Calcium influx can be enhanced at presynaptic terminals by the positive coupling of calcium channels and calcium-activated potassium channels. In their report of this finding, Xu and Slaughter describe possible ways in which potassium channel activation can lead, somewhat unexpectedly, to the amplification of synaptic transmission.

Large-conductance calcium-activated potassium (BK) channels are present at presynaptic terminals throughout the nervous system, along with voltage-dependent calcium channels, the opening of which leads to neurotransmitter release. The BK channel is activated by calcium entry into the cell and by membrane depolarization. This hyperpolarizing channel would normally be expected to provide negative feedback to transmitter release, but there is evidence to suggest that this is not always the case.

One way in which BK channels might affect transmitter release is by prolonging action potential repolarization, but studies of the action potential waveform have failed to solve the conundrum of how BK channels influence synaptic transmission. To assess the role of BK channels in the absence of action potentials, Xu and Slaughter examined release at ribbon synapses of salamander rod photoreceptors, which are non-spiking.

In dark-adapted retinal slices, BK channel blockers were found to suppress light-evoked excitatory postsynaptic currents in second-order neurons by inhibiting transmitter release from rods. Xu and Slaughter went on to show that BK and calcium channels form a positive coupled loop at the presynaptic terminal: calcium influx activates the BK channel, leading to potassium efflux, which enhances calcium channel activity. It seems that outward BK and inward calcium currents approximately balance in the normal physiological voltage range of rods, allowing amplification of synaptic transmission to occur without a change in membrane voltage. However, when the rod is further depolarized, the BK current acts as a safety brake, overwhelming other currents and hyperpolarizing the cell.

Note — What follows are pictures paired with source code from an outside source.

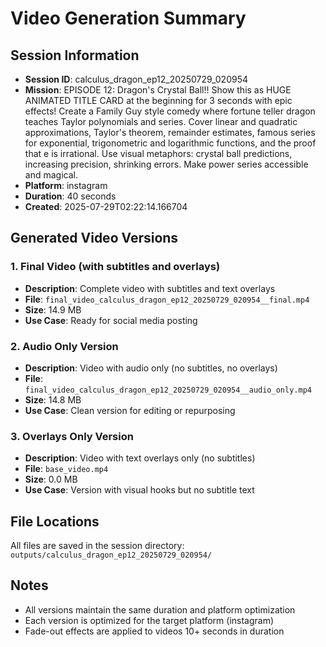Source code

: # Video Generation Summary

## Session Information
- **Session ID**: calculus_dragon_ep12_20250729_020954
- **Mission**: EPISODE 12: Dragon's Crystal Ball!! Show this as HUGE ANIMATED TITLE CARD at the beginning for 3 seconds with epic effects! Create a Family Guy style comedy where fortune teller dragon teaches Taylor polynomials and series. Cover linear and quadratic approximations, Taylor's theorem, remainder estimates, famous series for exponential, trigonometric and logarithmic functions, and the proof that e is irrational. Use visual metaphors: crystal ball predictions, increasing precision, shrinking errors. Make power series accessible and magical.
- **Platform**: instagram
- **Duration**: 40 seconds
- **Created**: 2025-07-29T02:22:14.166704

## Generated Video Versions

### 1. Final Video (with subtitles and overlays)
- **Description**: Complete video with subtitles and text overlays
- **File**: `final_video_calculus_dragon_ep12_20250729_020954__final.mp4`
- **Size**: 14.9 MB
- **Use Case**: Ready for social media posting

### 2. Audio Only Version
- **Description**: Video with audio only (no subtitles, no overlays)
- **File**: `final_video_calculus_dragon_ep12_20250729_020954__audio_only.mp4`
- **Size**: 14.8 MB
- **Use Case**: Clean version for editing or repurposing

### 3. Overlays Only Version
- **Description**: Video with text overlays only (no subtitles)
- **File**: `base_video.mp4`
- **Size**: 0.0 MB
- **Use Case**: Version with visual hooks but no subtitle text

## File Locations
All files are saved in the session directory: `outputs/calculus_dragon_ep12_20250729_020954/`

## Notes
- All versions maintain the same duration and platform optimization
- Each version is optimized for the target platform (instagram)
- Fade-out effects are applied to videos 10+ seconds in duration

The researchers suggest that a low-affinity potassium-binding site on the extracellular side of the calcium channel enhances the calcium current, and that an increase in the concentration of local extracellular potassium could depolarize the rod terminal, thereby facilitating transmitter release. It remains to be seen whether a similar mechanism applies to some spiking neurons, in which BK channel blockers have also been found to suppress transmitter release.